Extracted records START
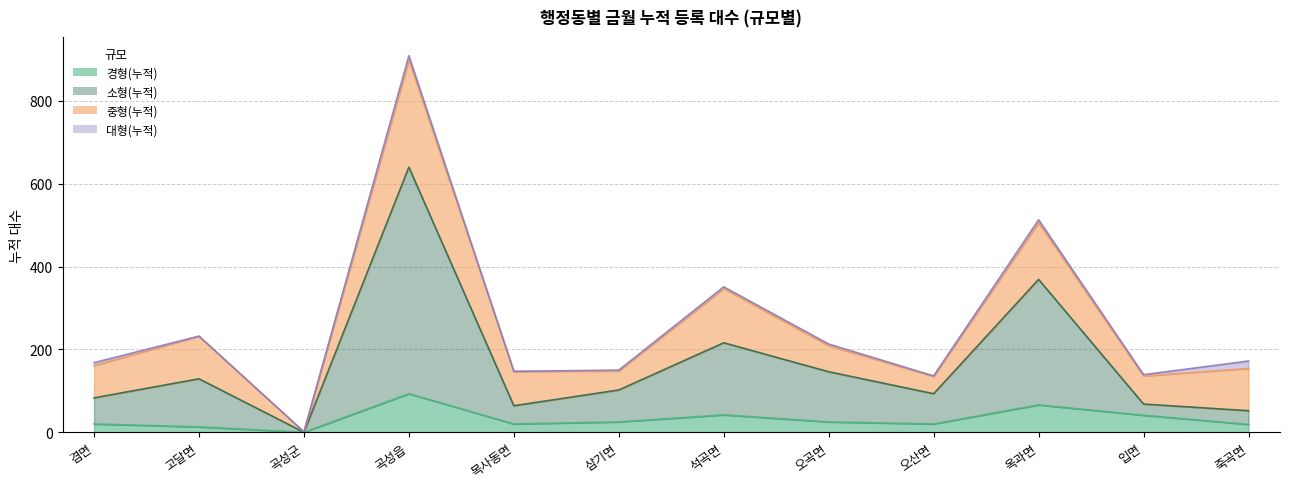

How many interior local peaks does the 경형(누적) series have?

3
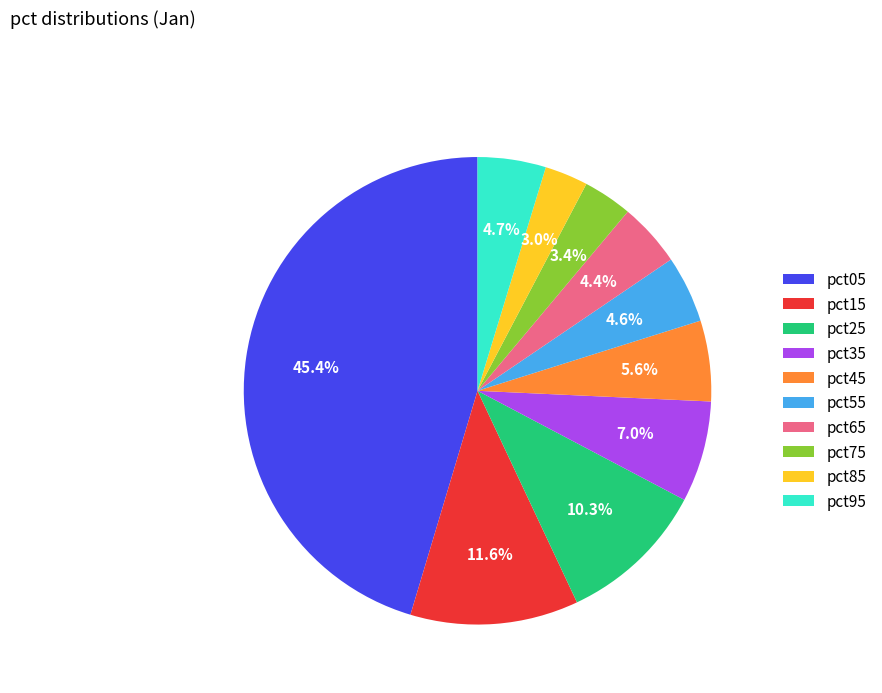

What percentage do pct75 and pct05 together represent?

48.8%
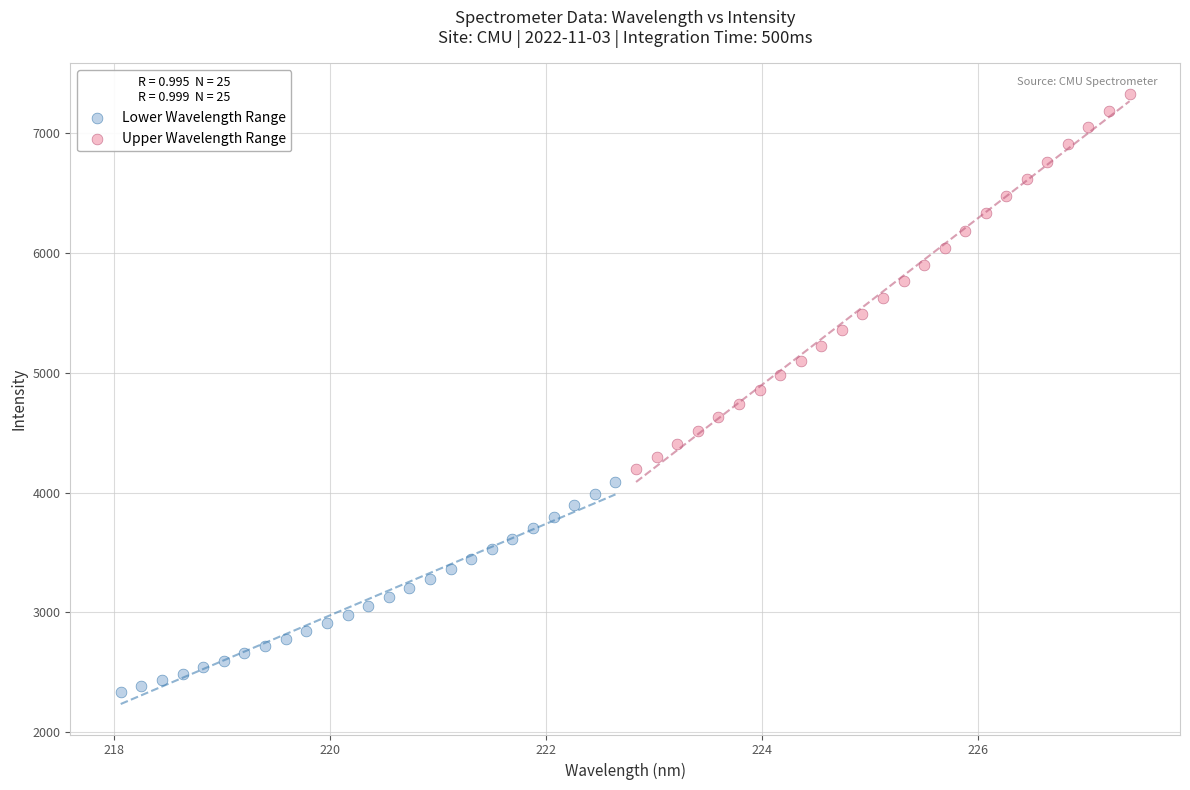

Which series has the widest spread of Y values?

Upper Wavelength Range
Extracted records END
Extracted records START
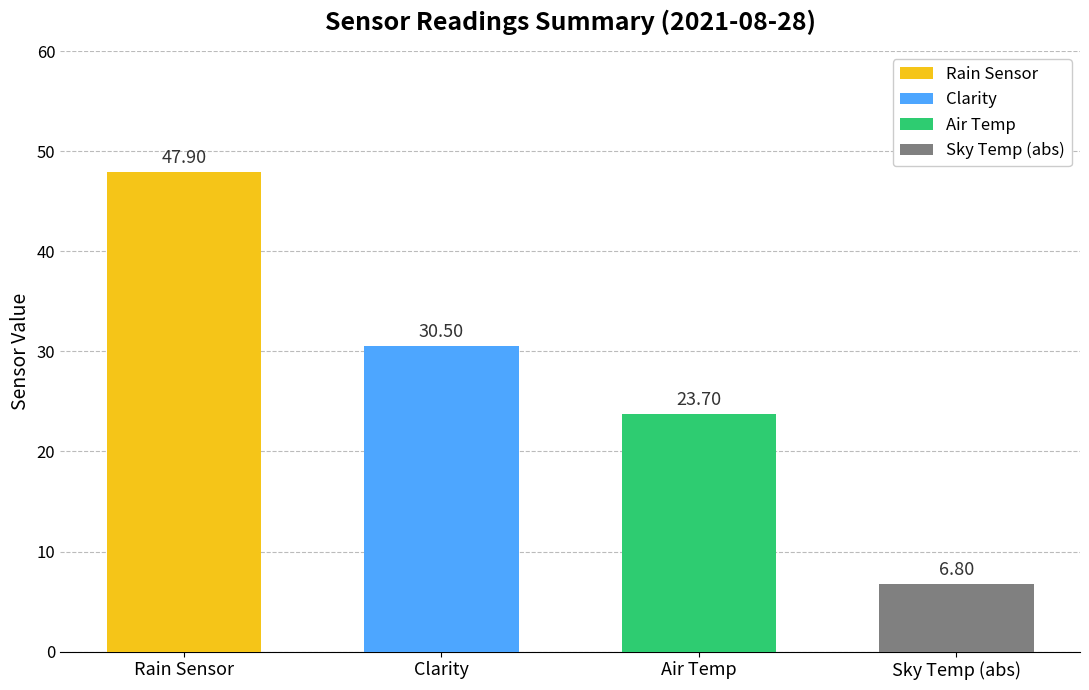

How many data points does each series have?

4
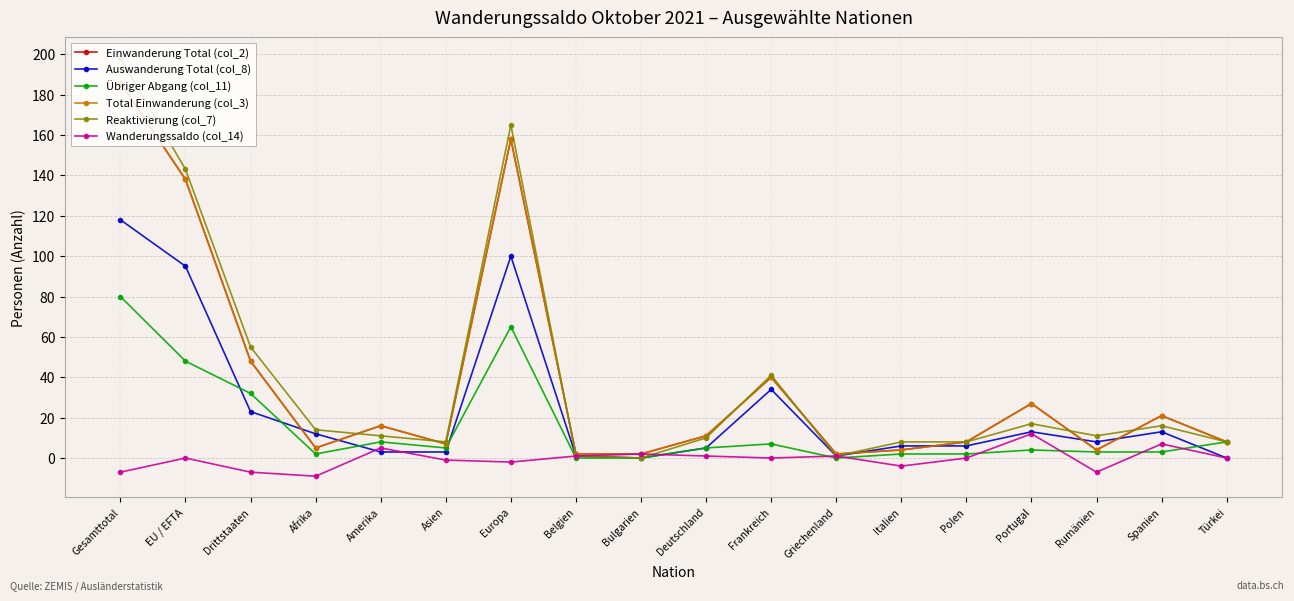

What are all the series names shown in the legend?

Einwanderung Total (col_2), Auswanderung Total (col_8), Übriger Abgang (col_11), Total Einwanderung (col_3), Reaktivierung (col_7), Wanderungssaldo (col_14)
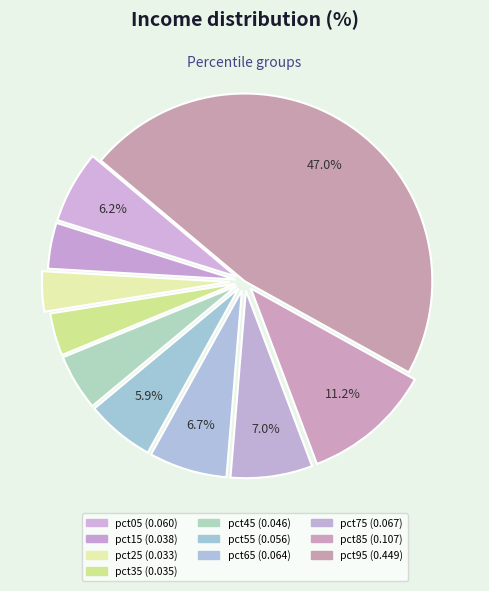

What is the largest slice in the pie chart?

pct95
Extracted records END
Return the lines beginning at the one that contains "How many interior" and ending after the one that contains "Which series has", copied word for word. Leave out the pictures.

How many interior local peaks does the 경형(누적) series have?

3

What percentage do pct75 and pct05 together represent?

48.8%

Which series has the widest spread of Y values?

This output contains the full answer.